COMPITO 1: Trascrivi come lista JSON di stringhe le voci dalla riga con "IPv6 adoption, IPv4 adoption" alla riga con "Is it true that", una stringa per riga, tralasciando le righe vuote.
COMPITO 2: Prosegui il testo sulla rassegna dedicata a Tre donne di Robert Altman a partire dal punto in cui si ferma.

TESTO SELEZIONATO:
Dell’impossibile compiutezza dell’essere: universo femminile, schizofrenia e scambi identitari
La morte di Edgar in Tre donne è la fine della specie, il che a me va benissimo. Il maschio è estinto. E non credo che importi molto. La nostra assenza non fermerà certo l’universo. Robert Altman
Ideale seguito della precedente rassegna omaggio a Robert Altman, questa iniziativa ha al suo centro Tre donne (1977), film con cui il regista americano chiude la propria trilogia sull’universo femminile e la schizofrenia iniziata con Quel freddo giorno nel parco (1969) e proseguita con Images (1972).
Si tratta di un film unico, un’opera intima, molto libera, sia nel soggetto che nello sviluppo: forse una “pausa” nei confronti di quel cinema più strettamente politico e sociale che aveva caratterizzato molte delle precedenti opere di Altman.
Tre donne è, in primis, l’occasione per il regista di dichiarare esplicitamente il proprio amore nei confronti del cinema europeo, come mai prima d’allora. In particolare, il debito con il cinema di Ingmar Bergman è lampante: Tre donne può essere infatti considerato una sorta di “versione americana” di uno dei film più celebri del cineasta svedese, Persona (1966). Il film di Altman, al pari del capolavoro bergmaniano, affronta infatti casi di personalità multiple, di doppi e di scambi identitari, visti attraverso una cornice dichiaratamente onirica.
Altman scinde l’io femminile in tre personaggi le cui relazioni tra loro vengono continuamente riscritte e messe in discussione nel corso del film. Un’opera, questa, in cui il sonno e la veglia spesso si confondono, complicando continuamente lo statuto di realtà del rappresentato. Così come incerto è il senso ultimo del film: perché il film di Altman suggerisce più che spiegare, allude più che chiarire.
La componente onirica in Tre donne non può quindi essere delimitata o circoscritta: essa, piuttosto, è strutturale. Come nel capolavoro di David Lynch, Mulholland Drive (2001), anche in Tre donne si insinua nello spettatore il sospetto che la seconda parte del film sia una proiezione onirica…
Amelia (TR)
Sala comunale F. Boccarini
P.zza Augusto Vera, 10
Venerdì 2 ottobre – ore 21.00
PERSONA
Un film di Ingmar Bergman
Con Bibi Andersson, Liv Ullmann, Gunnar Björnstrand, Margaretha Krook, Jorgen Lindström
b/n durata 85 min. – Svezia 1966 – v.o.sott.it.

DATI FORNITI:
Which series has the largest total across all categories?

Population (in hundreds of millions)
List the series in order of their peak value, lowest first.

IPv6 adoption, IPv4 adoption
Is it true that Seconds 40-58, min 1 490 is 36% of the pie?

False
--
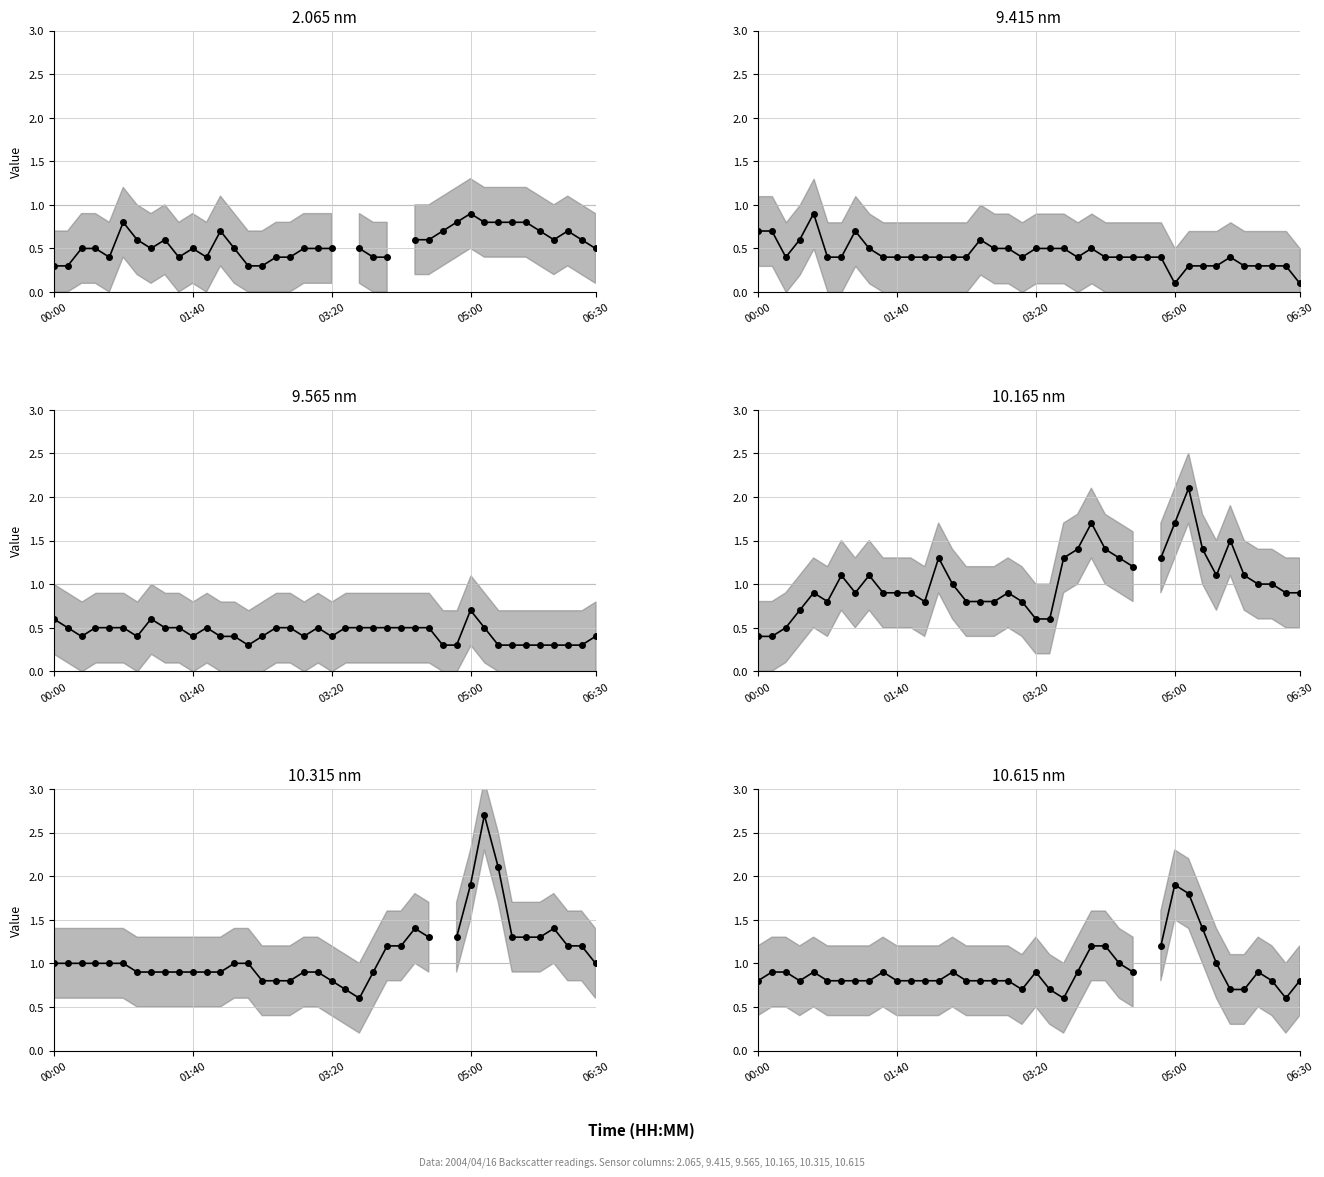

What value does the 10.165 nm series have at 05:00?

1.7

RISPOSTA SCRITTA 1:
[
  "IPv6 adoption, IPv4 adoption",
  "Is it true that Seconds 40-58, min 1 490 is 36% of the pie?"
]

RISPOSTA SCRITTA 2:
Presentazione a cura di Francesco Patrizi, critico cinematografico
Elisabeth Vogler, attrice di teatro e di cinema, si chiude, un giorno, nel più assoluto mutismo, rifiutandosi di parlare con il prossimo. Alma, l’infermiera addetta alla sua custodia in una villa isolata, cerca di risvegliarla dalla sua apatia, parlandole, con lunghi monologhi, della sua vita privata. Se Elisabeth, col suo silenzio, vuole interpretare una nuova parte di attrice, Alma con le sue confessioni, anche scabrose, compie un’autoanalisi del suo passato. L’affetto che comincia a nutrire per Elisabeth si tramuta in odio quando Alma scopre che l’attrice, in una lettera, ha rivelato ad altre persone i segreti che lei le raccontava. Si viene quindi a creare un sentimento di amore-odio che porta le due donne quasi a uno scambio di personalità. Ma Alma non vuole diventare insensibile come Elisabeth e, pur se non riesce mai a liberarsene del tutto psichicamente, si distacca da lei per continuare il suo lavoro di infermiera.
Si tratta dell’opera stilisticamente più sperimentale del regista svedese, nella quale l’assoluta essenzialità espressiva, resa dall’abituale, straordinario bianco e nero di Sven Nykvist e dall’uso programmatico del primo piano, è arricchita da sequenze surreali, a rappresentare l’inconscio, e da immagini metacinematografiche (la pellicola che brucia e si accartoccia su sé stessa).
Perché ogni parola è menzogna, ogni gesto falsità, ogni sorriso una smorfia. (La dottoressa a Elisabeth)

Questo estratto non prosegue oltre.